*JOB*
Pick out each line of the listing below that contains the word "Segment", and copy those lines.

[Saved data entries]
——
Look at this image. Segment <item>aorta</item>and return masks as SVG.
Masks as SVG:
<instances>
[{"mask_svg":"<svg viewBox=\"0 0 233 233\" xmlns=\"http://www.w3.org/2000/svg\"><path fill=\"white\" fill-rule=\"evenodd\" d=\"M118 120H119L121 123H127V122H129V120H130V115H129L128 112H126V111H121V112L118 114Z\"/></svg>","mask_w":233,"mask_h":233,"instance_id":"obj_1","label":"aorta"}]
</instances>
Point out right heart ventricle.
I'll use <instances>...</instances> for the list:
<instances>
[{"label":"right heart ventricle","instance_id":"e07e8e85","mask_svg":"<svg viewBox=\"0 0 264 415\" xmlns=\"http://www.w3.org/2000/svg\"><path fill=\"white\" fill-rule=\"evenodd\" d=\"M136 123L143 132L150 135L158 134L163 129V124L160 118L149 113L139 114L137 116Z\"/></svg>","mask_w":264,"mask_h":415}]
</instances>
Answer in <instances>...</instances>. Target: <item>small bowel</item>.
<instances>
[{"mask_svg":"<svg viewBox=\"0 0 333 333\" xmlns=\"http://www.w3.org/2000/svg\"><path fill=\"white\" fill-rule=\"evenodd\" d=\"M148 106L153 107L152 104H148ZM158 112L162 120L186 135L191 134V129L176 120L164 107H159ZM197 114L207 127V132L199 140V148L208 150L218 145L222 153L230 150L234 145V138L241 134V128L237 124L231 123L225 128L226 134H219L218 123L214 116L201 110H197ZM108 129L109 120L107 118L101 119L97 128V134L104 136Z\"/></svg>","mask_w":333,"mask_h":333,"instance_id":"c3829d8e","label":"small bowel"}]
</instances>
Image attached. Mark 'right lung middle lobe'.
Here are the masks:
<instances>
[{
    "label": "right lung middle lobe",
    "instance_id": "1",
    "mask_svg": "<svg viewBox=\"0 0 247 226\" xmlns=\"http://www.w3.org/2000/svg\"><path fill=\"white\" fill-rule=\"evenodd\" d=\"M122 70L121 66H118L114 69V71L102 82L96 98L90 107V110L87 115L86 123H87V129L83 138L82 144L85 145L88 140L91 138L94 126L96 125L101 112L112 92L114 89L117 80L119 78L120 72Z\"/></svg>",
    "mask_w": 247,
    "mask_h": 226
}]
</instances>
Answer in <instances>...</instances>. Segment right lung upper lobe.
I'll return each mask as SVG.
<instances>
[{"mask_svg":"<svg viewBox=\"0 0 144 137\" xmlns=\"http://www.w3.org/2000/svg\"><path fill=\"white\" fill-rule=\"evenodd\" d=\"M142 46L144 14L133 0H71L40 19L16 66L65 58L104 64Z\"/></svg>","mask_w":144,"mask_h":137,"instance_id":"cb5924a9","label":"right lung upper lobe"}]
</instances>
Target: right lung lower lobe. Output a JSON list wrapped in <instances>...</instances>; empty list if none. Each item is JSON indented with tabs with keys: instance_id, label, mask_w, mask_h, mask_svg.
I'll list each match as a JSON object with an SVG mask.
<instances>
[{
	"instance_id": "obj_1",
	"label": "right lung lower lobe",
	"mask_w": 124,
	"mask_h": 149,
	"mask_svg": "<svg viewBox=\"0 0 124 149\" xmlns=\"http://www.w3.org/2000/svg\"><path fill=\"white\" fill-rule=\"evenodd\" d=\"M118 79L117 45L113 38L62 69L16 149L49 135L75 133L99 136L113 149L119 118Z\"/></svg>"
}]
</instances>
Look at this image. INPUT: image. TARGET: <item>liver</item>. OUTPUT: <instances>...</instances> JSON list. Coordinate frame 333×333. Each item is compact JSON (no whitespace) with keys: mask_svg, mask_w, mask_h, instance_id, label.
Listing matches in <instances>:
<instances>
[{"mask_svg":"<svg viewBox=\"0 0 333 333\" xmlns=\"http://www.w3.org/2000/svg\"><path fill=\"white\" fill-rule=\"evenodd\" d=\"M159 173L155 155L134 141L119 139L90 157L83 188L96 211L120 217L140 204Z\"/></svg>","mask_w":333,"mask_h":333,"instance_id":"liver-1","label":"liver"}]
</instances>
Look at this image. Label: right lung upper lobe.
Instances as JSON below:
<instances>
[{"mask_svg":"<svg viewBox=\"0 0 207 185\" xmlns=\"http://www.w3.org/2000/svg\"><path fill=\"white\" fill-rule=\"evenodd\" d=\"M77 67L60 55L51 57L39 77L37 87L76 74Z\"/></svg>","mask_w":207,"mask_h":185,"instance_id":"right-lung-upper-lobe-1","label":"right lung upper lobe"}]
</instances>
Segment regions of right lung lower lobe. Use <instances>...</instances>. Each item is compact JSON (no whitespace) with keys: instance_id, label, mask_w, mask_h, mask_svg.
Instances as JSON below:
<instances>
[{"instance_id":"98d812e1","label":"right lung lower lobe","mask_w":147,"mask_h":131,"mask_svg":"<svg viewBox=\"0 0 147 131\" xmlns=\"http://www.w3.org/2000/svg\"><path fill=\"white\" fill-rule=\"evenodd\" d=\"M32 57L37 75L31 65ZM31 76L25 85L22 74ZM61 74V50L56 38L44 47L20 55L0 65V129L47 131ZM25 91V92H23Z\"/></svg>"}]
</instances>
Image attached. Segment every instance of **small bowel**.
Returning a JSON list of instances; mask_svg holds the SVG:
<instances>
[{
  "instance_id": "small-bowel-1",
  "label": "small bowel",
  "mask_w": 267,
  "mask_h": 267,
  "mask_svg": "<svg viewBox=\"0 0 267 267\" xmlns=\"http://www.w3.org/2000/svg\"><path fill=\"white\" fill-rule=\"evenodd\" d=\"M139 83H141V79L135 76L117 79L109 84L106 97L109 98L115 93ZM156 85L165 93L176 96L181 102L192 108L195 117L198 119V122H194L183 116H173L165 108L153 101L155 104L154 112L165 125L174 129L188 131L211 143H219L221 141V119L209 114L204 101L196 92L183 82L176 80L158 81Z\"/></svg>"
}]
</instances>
——
*EXERCISE OUTPUT*
Look at this image. Segment <item>aorta</item>and return masks as SVG.
Answer in <instances>...</instances>. Segment right lung upper lobe.
Segment regions of right lung lower lobe. Use <instances>...</instances>. Each item is compact JSON (no whitespace) with keys: instance_id, label, mask_w, mask_h, mask_svg.
Image attached. Segment every instance of **small bowel**.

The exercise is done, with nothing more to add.